Falta de educação, fofocas e intrigas de trabalho não funcionam com ele. Para te dizer a verdade, a quantidade de stress que vem do trabalho é a menor. Mesmo que ele diga que está estressado, o que ele chama de stress no trabalho não é um milésimo do stress de um humano normal. Mas quando ficam sabendo disso na empresa, dizem pra ele trabalhar mais, certo? É por isso que ele fica fingindo que está estressado! Ser resistente assim ao stress é algo muito raro na nossa indústria.

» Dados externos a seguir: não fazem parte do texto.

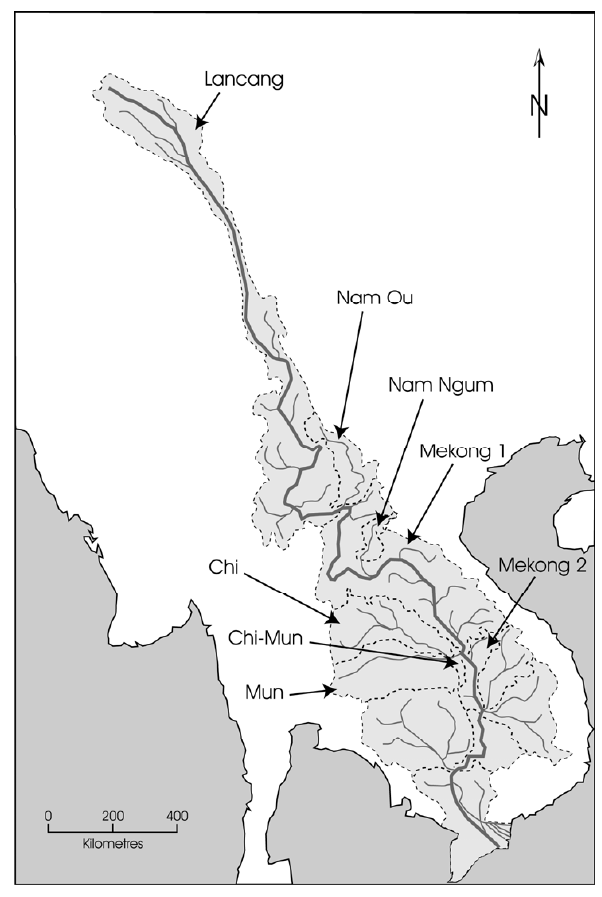
Fig. 1. The Mekong River Basin and sub-basins defined by Kite (2001). Note: only the sub-basins modelled in the current study are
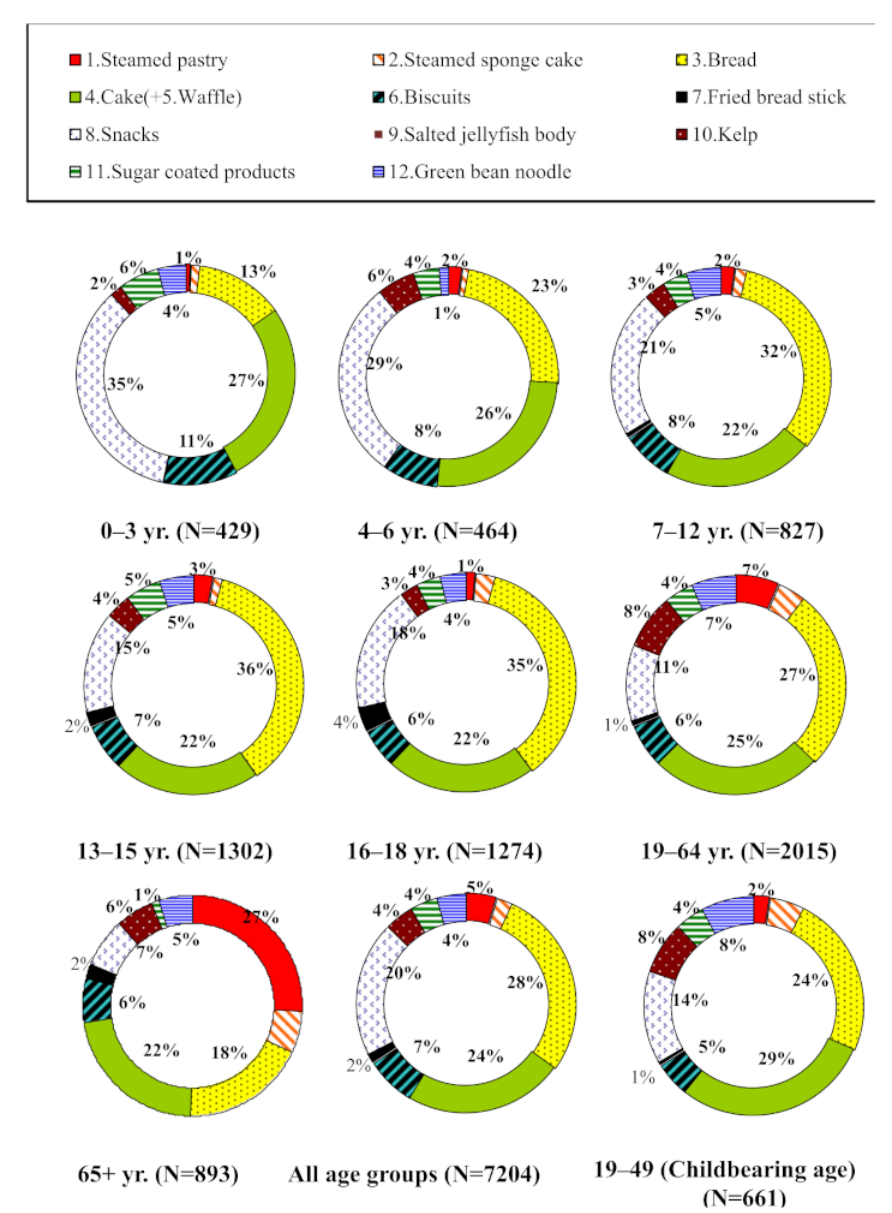
Figure 2. The contribution percentage (%) of the mean consumption rate for 12 aluminum-rich food items in specific age groups, the whole population, and women of childbearing age,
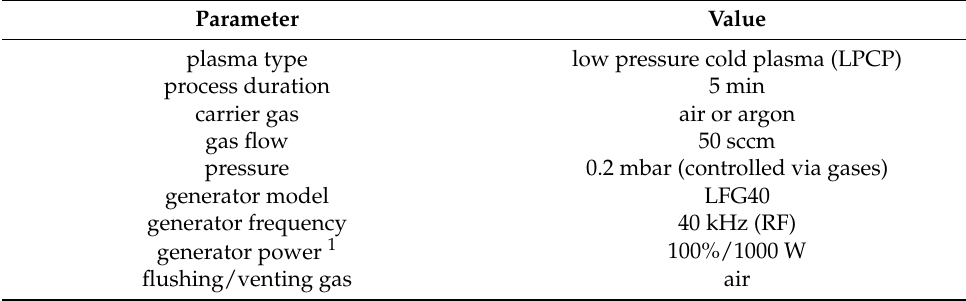
Table 1. Plasma process parameters for the activation of the glass supports.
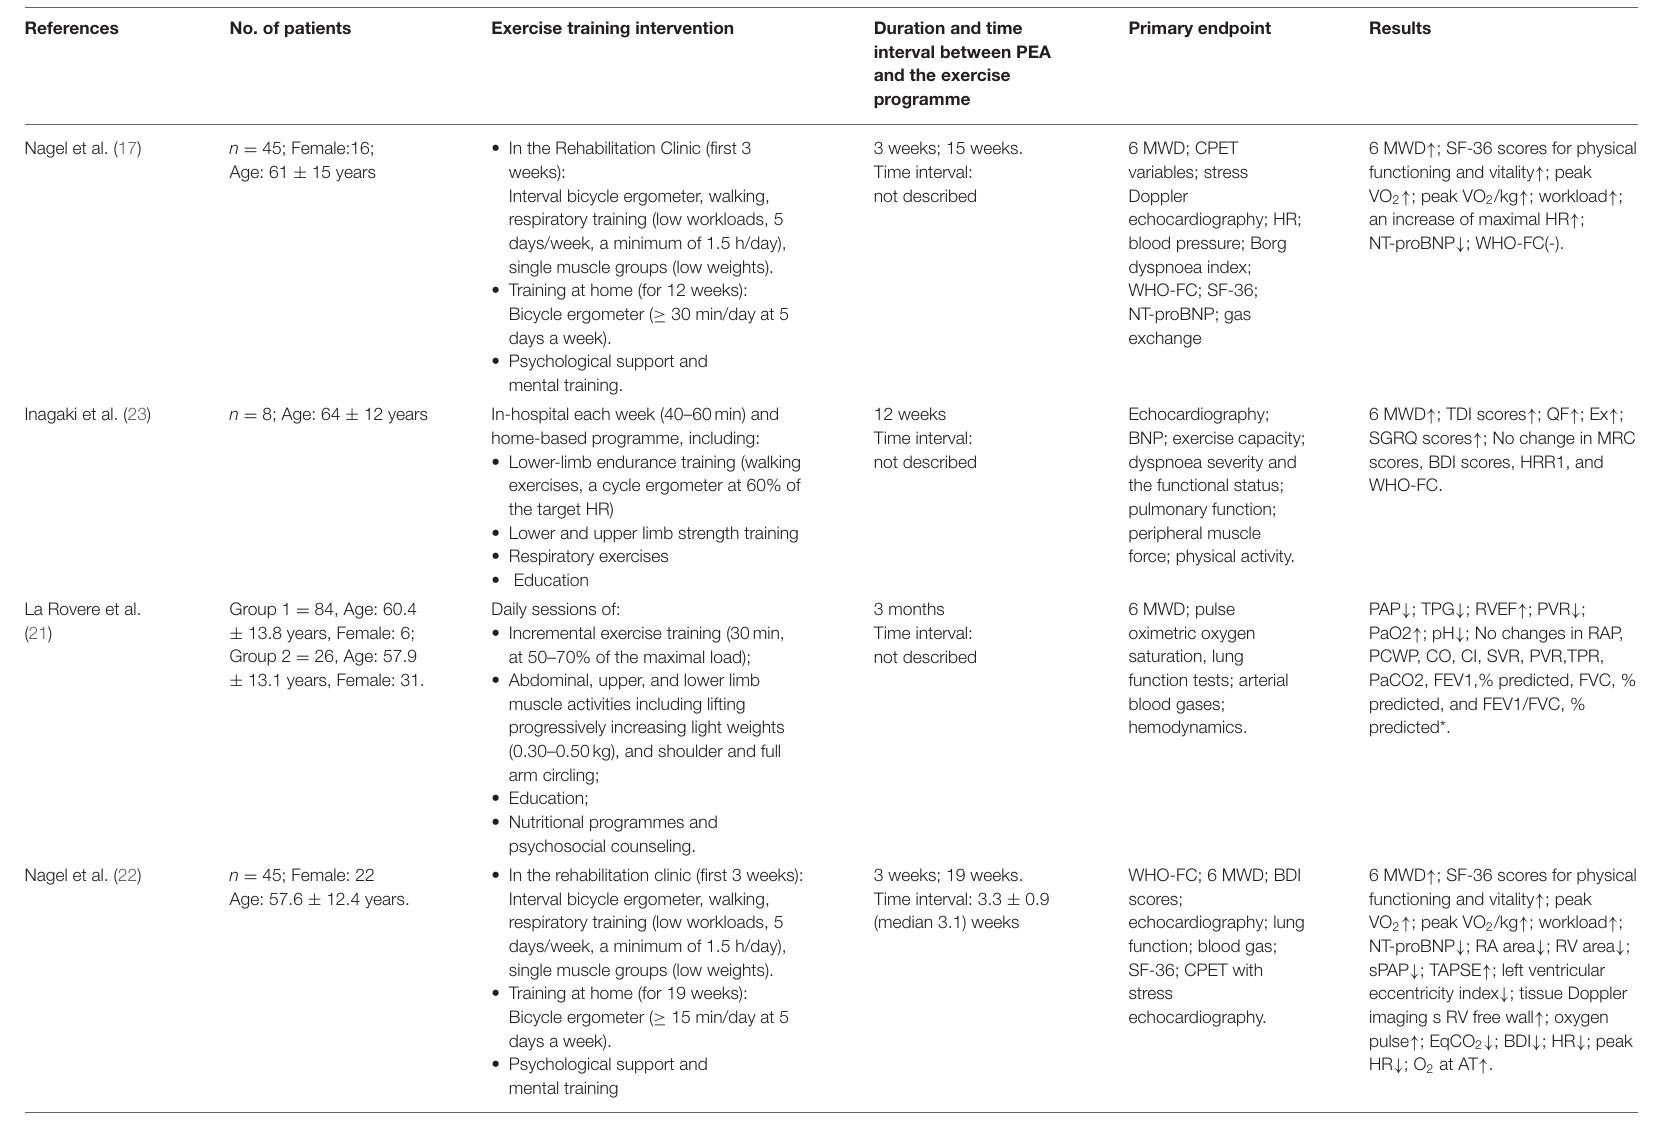
TABLE 1 | Characteristics of all included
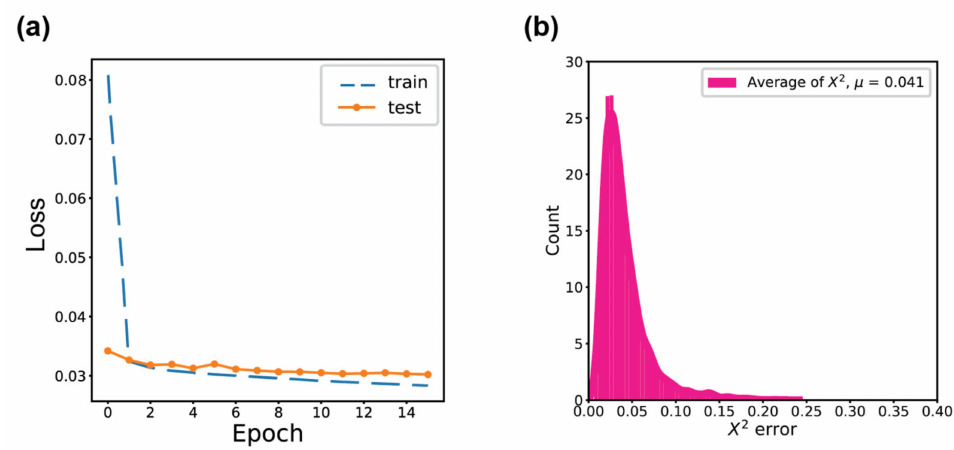
Figure 3. ( a ) The training and validation loss as function of training epoch, ( b ) the histogram of X 2 error for the test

Yoshinori Ono, Hiroshi Matsuyama (CyberConnect 2) e Tomonobu Itagaki (Valhalla Games, ex-Team Ninja) – para essas três pessoas, não existe stress no trabalho! Esses caras ficam falando: “O Harada é louco! O Harada é louco!” para a mídia e os fãs, mas na verdade é o contrário. Esses três são loucos MESMO. Eles não se importam com nada além do trabalho. Eles vão falar só de trabalho até os últimos minutos antes de o mundo ser destruído por um meteorito caído do espaço. Eles são muito doidos. Mesmo se alienígenas ou o Exterminador invadir o mundo, não importa para eles. É quando eles não trabalham que eles ficam estressados. Esse é um fato que só eu sei: eles são loucos varridos!

Falar desse tipo de coisa com as pessoas é o melhor jeito de me libertar do stress. Ah, é muito divertido falar com as pessoas. Enquanto houver uma garrafa de tequila e um bom jogo de luta, eu nunca vou me estressar.